Selected passage >>
· · ·

Concern about Europe’s debt crisis deepened as two people familiar with the situation said Moody’s Investors Service was set to downgrade the credit ratings of Spanish banks, with the ratings firm confirming the cuts after U.S. markets closed. The Federal Reserve Bank of Philadelphia’s general economic index decreased to minus 5.8 in May, indicating an unexpected contraction in manufacturing. The index of leading economic indicators dropped in April for the first time in seven months.
“It’s a double whammy,” James Paulsen, the chief investment strategist at Minneapolis-based Wells Capital Management, said in a telephone interview. His firm oversees about $333 billion of assets. “Not only do we have continued scary European news, we’ve got weak economic data in the U.S. today. We’re going to bounce around for a while.”
$3 Trillion Slump
More than $3 trillion has been erased from the value of equities worldwide this month as concern Greece will exit the euro curbed demand for riskier assets. The country faces a fresh election on June 17 that may boost parties opposed to the conditions of its international bailouts.
Other economic reports today showed U.S. jobless claims were unchanged at 370,000 in the week ended May 12, compared with the median forecast of 48 economists surveyed by Bloomberg News for a drop in claims to 365,000. The Bloomberg Consumer Comfort Index fell in the week ended May 13 to minus 43.6, a level associated with recessions or their aftermaths, from minus 40.4 in the previous period.

· · ·

Items >>
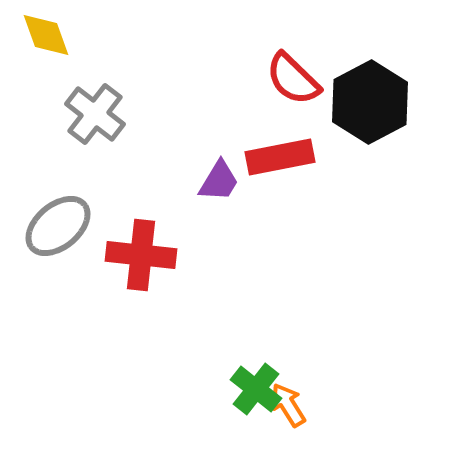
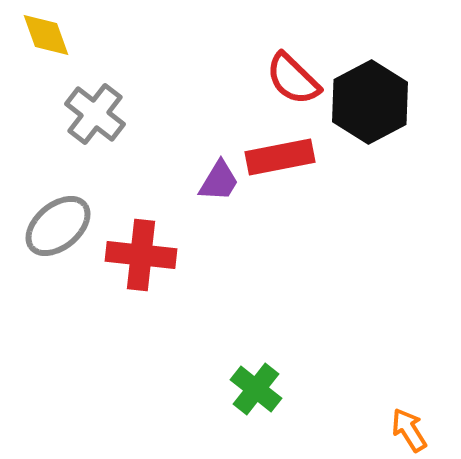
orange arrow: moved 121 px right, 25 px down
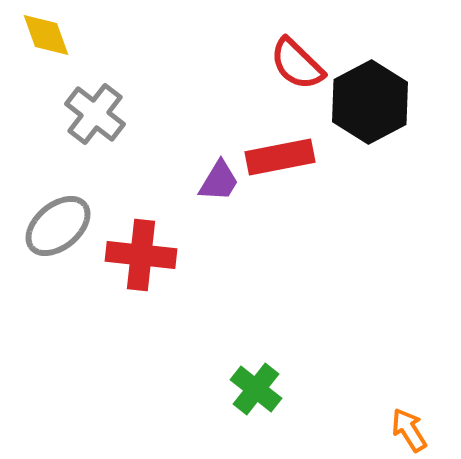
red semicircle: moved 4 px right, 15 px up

· · ·

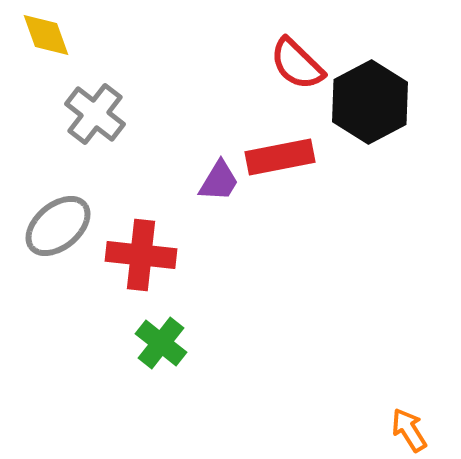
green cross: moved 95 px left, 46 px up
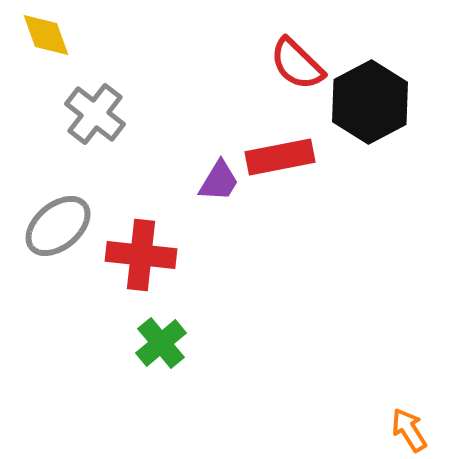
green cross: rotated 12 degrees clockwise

· · ·

Exercises to complete >>
1 – Name every company or organization mentioned in the market report on Europe's debt crisis.
2 – Carry on writing the market report on Europe's debt crisis, starting after its final sentence.

Answers by task >>
1 – Moody's Investors Service, the Federal Reserve Bank of Philadelphia, Wells Capital Management, Bloomberg News

2 –
The S&P 500 has tumbled more than 8 percent from a four- year high in April as Greece’s failure to form a government returned investors’ focus to Europe’s debt crisis, while economic data trails estimates by the most in seven months. The Citigroup Economic Surprise Index for the U.S., which measures how much data is missing or beating the median estimates in Bloomberg surveys, slipped to minus 25.1 today and was minus 25.6 on May 10, the lowest since September 30.
Caterpillar Inc., JPMorgan Chase & Co. (JPM:US), Home Depot Inc. and Boeing Co. dropped more than 3.5 percent to lead the Dow to the lowest level since Jan. 13
Apple Inc., the world’s most valuable company, retreated 2.9 percent after hedge funds disclosed sales of the stock. SAC Capital Advisors LP and Viking Global Investors LP were among hedge funds that sold a net 6.1 million shares of Apple last quarter, taking advantage of the 48 percent jump in the iPhone maker’s stock.
Limited Brands Inc., owner of the Victoria’s Secret lingerie chain, fell 4.4 percent after forecasts disappointed investors. Wal-Mart Stores Inc. (WMT:US), the world’s largest retailer, rose 4.2 percent after earnings beat estimates as lower prices increased customer traffic. Sears Holdings Corp., the retailer controlled by hedge fund manager Edward Lampert, climbed 3.1 percent after reporting a profit.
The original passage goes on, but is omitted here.